## Aim of the exercise
Copy out the lines below, swapping each "Plagron" for "Canna" and leaving everything else as it is.

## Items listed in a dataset
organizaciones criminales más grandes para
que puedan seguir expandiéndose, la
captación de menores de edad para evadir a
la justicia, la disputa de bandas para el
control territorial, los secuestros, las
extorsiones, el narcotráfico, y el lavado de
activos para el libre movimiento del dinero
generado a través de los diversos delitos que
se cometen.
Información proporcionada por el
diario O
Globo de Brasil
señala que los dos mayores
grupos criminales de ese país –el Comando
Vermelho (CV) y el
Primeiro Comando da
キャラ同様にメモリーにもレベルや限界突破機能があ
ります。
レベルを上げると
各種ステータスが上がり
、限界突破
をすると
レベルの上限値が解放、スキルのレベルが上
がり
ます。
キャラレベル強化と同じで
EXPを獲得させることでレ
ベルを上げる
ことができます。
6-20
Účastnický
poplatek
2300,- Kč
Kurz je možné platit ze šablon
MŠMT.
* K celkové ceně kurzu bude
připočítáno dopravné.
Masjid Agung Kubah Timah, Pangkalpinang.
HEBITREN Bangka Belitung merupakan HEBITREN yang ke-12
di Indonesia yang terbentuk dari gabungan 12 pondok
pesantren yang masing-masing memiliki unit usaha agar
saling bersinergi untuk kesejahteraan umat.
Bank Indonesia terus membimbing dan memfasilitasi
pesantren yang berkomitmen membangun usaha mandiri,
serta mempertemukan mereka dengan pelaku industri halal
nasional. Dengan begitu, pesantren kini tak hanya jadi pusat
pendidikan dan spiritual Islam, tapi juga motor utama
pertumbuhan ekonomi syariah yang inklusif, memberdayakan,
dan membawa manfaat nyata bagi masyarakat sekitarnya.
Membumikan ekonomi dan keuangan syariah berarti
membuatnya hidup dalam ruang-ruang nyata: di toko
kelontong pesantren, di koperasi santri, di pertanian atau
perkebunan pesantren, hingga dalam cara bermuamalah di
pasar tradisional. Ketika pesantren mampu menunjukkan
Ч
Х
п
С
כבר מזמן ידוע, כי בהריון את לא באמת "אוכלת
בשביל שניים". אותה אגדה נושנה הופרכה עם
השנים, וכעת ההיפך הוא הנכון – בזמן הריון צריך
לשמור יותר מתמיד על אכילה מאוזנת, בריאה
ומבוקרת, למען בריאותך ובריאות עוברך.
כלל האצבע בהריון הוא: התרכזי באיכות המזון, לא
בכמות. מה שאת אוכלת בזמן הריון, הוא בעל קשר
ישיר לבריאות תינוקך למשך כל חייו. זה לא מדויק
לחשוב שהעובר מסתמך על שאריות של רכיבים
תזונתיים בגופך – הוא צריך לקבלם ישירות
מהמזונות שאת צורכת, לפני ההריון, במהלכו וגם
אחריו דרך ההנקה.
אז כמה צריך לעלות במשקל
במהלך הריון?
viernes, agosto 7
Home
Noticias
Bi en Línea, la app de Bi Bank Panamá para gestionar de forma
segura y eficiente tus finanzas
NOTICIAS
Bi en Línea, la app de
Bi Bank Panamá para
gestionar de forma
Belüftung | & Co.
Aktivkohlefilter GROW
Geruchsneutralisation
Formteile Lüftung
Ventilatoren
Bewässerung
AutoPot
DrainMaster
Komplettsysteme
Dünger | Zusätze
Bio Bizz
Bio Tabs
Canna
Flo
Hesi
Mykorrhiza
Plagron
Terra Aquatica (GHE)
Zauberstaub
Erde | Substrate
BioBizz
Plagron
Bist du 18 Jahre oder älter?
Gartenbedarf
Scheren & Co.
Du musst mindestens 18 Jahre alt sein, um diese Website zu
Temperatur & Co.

## Solution for this task
organizaciones criminales más grandes para
que puedan seguir expandiéndose, la
captación de menores de edad para evadir a
la justicia, la disputa de bandas para el
control territorial, los secuestros, las
extorsiones, el narcotráfico, y el lavado de
activos para el libre movimiento del dinero
generado a través de los diversos delitos que
se cometen.
Información proporcionada por el
diario O
Globo de Brasil
señala que los dos mayores
grupos criminales de ese país –el Comando
Vermelho (CV) y el
Primeiro Comando da
キャラ同様にメモリーにもレベルや限界突破機能があ
ります。
レベルを上げると
各種ステータスが上がり
、限界突破
をすると
レベルの上限値が解放、スキルのレベルが上
がり
ます。
キャラレベル強化と同じで
EXPを獲得させることでレ
ベルを上げる
ことができます。
6-20
Účastnický
poplatek
2300,- Kč
Kurz je možné platit ze šablon
MŠMT.
* K celkové ceně kurzu bude
připočítáno dopravné.
Masjid Agung Kubah Timah, Pangkalpinang.
HEBITREN Bangka Belitung merupakan HEBITREN yang ke-12
di Indonesia yang terbentuk dari gabungan 12 pondok
pesantren yang masing-masing memiliki unit usaha agar
saling bersinergi untuk kesejahteraan umat.
Bank Indonesia terus membimbing dan memfasilitasi
pesantren yang berkomitmen membangun usaha mandiri,
serta mempertemukan mereka dengan pelaku industri halal
nasional. Dengan begitu, pesantren kini tak hanya jadi pusat
pendidikan dan spiritual Islam, tapi juga motor utama
pertumbuhan ekonomi syariah yang inklusif, memberdayakan,
dan membawa manfaat nyata bagi masyarakat sekitarnya.
Membumikan ekonomi dan keuangan syariah berarti
membuatnya hidup dalam ruang-ruang nyata: di toko
kelontong pesantren, di koperasi santri, di pertanian atau
perkebunan pesantren, hingga dalam cara bermuamalah di
pasar tradisional. Ketika pesantren mampu menunjukkan
Ч
Х
п
С
כבר מזמן ידוע, כי בהריון את לא באמת "אוכלת
בשביל שניים". אותה אגדה נושנה הופרכה עם
השנים, וכעת ההיפך הוא הנכון – בזמן הריון צריך
לשמור יותר מתמיד על אכילה מאוזנת, בריאה
ומבוקרת, למען בריאותך ובריאות עוברך.
כלל האצבע בהריון הוא: התרכזי באיכות המזון, לא
בכמות. מה שאת אוכלת בזמן הריון, הוא בעל קשר
ישיר לבריאות תינוקך למשך כל חייו. זה לא מדויק
לחשוב שהעובר מסתמך על שאריות של רכיבים
תזונתיים בגופך – הוא צריך לקבלם ישירות
מהמזונות שאת צורכת, לפני ההריון, במהלכו וגם
אחריו דרך ההנקה.
אז כמה צריך לעלות במשקל
במהלך הריון?
viernes, agosto 7
Home
Noticias
Bi en Línea, la app de Bi Bank Panamá para gestionar de forma
segura y eficiente tus finanzas
NOTICIAS
Bi en Línea, la app de
Bi Bank Panamá para
gestionar de forma
Belüftung | & Co.
Aktivkohlefilter GROW
Geruchsneutralisation
Formteile Lüftung
Ventilatoren
Bewässerung
AutoPot
DrainMaster
Komplettsysteme
Dünger | Zusätze
Bio Bizz
Bio Tabs
Canna
Flo
Hesi
Mykorrhiza
Canna
Terra Aquatica (GHE)
Zauberstaub
Erde | Substrate
BioBizz
Canna
Bist du 18 Jahre oder älter?
Gartenbedarf
Scheren & Co.
Du musst mindestens 18 Jahre alt sein, um diese Website zu
Temperatur & Co.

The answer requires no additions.